-- TASK INSTRUCTIONS --
Using the string "lines" as the key, pull each matching line out of the records below.

(Stored data entries)
==*==

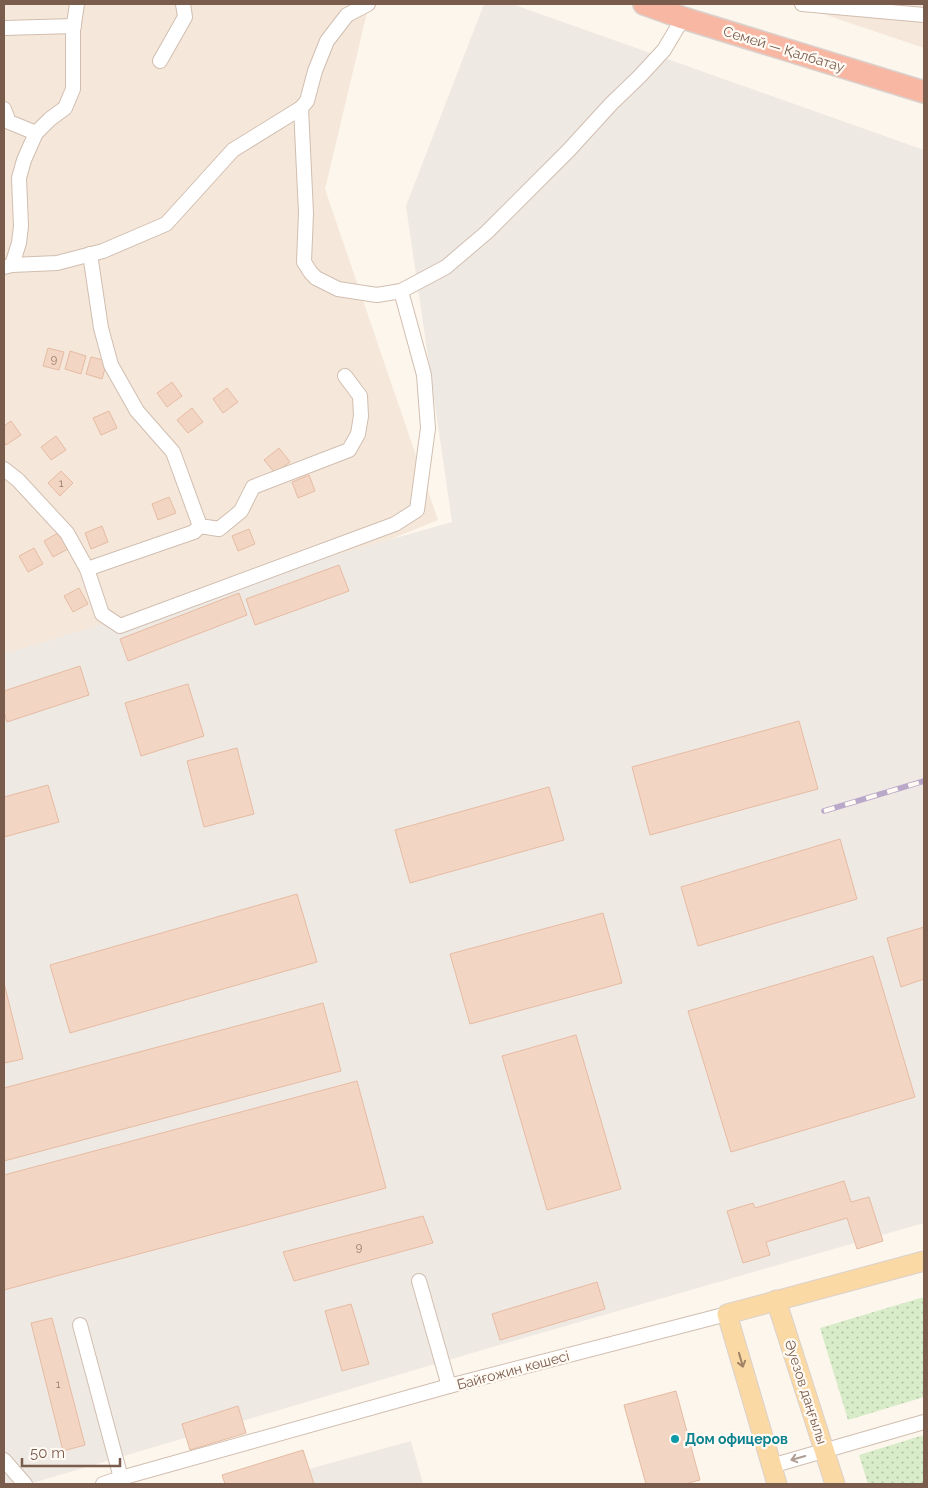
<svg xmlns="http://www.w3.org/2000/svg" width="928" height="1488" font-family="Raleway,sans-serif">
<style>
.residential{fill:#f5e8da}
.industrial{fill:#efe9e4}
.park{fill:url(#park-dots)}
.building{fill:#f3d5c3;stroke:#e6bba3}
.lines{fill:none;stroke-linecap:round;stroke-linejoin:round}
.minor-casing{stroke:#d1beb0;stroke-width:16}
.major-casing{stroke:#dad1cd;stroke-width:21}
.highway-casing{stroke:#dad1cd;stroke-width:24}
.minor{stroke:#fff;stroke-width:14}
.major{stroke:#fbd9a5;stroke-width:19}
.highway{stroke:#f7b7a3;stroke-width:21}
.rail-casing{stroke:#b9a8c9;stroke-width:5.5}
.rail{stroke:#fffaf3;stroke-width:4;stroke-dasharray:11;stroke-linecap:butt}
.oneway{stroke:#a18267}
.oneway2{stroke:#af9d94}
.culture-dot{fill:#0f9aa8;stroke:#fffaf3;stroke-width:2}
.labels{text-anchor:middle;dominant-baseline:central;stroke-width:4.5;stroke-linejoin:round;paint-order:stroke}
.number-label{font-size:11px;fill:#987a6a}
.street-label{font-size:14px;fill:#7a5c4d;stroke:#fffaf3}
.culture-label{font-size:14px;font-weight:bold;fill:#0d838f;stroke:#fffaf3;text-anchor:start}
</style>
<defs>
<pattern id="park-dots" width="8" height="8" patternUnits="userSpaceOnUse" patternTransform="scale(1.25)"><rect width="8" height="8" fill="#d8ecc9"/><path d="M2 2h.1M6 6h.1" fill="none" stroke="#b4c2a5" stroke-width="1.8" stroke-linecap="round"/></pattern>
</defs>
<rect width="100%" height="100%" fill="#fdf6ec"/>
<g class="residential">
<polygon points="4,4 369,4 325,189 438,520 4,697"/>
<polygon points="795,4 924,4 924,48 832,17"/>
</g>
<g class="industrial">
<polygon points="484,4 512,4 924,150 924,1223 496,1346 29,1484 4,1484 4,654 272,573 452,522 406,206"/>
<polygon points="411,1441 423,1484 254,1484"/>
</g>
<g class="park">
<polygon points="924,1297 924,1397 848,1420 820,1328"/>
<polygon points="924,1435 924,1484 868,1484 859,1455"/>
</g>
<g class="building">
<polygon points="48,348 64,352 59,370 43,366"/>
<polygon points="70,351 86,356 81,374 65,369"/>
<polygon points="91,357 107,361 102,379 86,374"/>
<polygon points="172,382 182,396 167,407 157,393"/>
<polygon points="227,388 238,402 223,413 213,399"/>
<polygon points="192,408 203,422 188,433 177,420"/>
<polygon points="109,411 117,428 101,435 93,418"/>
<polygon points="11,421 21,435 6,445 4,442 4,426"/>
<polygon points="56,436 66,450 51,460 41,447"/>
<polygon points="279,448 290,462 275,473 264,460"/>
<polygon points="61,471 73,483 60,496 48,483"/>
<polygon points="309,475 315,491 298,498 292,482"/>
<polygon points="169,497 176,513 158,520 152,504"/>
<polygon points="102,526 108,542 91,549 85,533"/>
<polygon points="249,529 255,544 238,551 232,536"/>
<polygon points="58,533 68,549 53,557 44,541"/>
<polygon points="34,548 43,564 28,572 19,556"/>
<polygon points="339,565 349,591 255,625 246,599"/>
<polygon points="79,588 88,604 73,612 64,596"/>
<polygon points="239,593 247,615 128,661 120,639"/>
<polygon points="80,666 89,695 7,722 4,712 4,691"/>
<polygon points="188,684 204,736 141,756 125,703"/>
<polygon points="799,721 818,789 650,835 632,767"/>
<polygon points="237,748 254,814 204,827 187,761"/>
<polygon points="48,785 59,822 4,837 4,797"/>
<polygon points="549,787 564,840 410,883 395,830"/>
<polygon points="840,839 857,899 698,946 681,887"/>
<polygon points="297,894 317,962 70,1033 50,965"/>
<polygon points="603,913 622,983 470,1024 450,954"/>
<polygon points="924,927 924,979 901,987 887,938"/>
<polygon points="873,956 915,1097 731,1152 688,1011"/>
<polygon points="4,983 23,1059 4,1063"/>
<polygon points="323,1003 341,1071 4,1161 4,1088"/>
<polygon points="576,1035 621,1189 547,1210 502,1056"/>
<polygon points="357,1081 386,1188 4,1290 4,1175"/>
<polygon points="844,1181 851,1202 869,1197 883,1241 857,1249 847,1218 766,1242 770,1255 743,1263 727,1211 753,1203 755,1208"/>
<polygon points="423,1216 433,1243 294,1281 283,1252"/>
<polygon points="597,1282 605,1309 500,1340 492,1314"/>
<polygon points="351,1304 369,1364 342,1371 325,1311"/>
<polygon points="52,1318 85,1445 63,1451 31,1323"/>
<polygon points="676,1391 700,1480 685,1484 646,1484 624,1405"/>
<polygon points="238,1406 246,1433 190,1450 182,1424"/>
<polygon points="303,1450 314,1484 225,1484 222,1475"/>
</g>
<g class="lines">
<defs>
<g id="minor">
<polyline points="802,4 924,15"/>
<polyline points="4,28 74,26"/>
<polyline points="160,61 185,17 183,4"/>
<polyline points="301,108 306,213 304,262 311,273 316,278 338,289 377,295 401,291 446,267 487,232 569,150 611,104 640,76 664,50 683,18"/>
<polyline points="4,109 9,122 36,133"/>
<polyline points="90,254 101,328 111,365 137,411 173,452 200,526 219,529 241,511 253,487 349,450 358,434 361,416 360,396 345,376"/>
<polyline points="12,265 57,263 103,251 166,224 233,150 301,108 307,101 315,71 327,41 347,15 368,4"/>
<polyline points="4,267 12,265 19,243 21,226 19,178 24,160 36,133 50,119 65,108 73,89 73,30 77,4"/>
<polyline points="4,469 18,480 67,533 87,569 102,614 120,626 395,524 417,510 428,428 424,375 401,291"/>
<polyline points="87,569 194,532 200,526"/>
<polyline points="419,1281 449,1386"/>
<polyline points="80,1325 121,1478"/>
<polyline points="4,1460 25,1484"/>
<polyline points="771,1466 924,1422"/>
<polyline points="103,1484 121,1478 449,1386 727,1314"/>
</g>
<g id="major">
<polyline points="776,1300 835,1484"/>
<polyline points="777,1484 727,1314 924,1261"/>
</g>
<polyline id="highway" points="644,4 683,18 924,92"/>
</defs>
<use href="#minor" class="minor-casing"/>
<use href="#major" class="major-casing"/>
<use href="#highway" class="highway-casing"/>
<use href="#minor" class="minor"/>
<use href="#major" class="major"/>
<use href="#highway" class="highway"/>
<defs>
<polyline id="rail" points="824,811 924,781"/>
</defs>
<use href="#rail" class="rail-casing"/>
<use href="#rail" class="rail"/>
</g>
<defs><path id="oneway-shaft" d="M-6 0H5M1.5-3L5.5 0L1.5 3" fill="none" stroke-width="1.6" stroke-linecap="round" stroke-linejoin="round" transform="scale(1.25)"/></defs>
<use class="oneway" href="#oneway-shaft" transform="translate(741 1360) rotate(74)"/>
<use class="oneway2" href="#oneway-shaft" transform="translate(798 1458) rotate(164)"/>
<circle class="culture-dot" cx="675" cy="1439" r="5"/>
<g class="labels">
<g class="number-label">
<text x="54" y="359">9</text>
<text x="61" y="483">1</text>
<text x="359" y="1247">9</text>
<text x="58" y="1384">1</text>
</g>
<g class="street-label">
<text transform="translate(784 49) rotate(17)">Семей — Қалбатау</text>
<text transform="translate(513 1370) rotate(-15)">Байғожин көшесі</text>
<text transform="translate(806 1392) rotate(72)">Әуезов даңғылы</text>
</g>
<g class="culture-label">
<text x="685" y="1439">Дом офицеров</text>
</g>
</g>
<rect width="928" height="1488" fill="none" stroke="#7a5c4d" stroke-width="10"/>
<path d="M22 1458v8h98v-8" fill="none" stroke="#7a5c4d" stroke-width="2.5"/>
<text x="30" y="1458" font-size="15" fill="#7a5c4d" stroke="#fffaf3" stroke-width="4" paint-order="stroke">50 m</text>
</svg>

==*==

-- YOUR SOLUTION --
.lines{fill:none;stroke-linecap:round;stroke-linejoin:round}
<g class="lines">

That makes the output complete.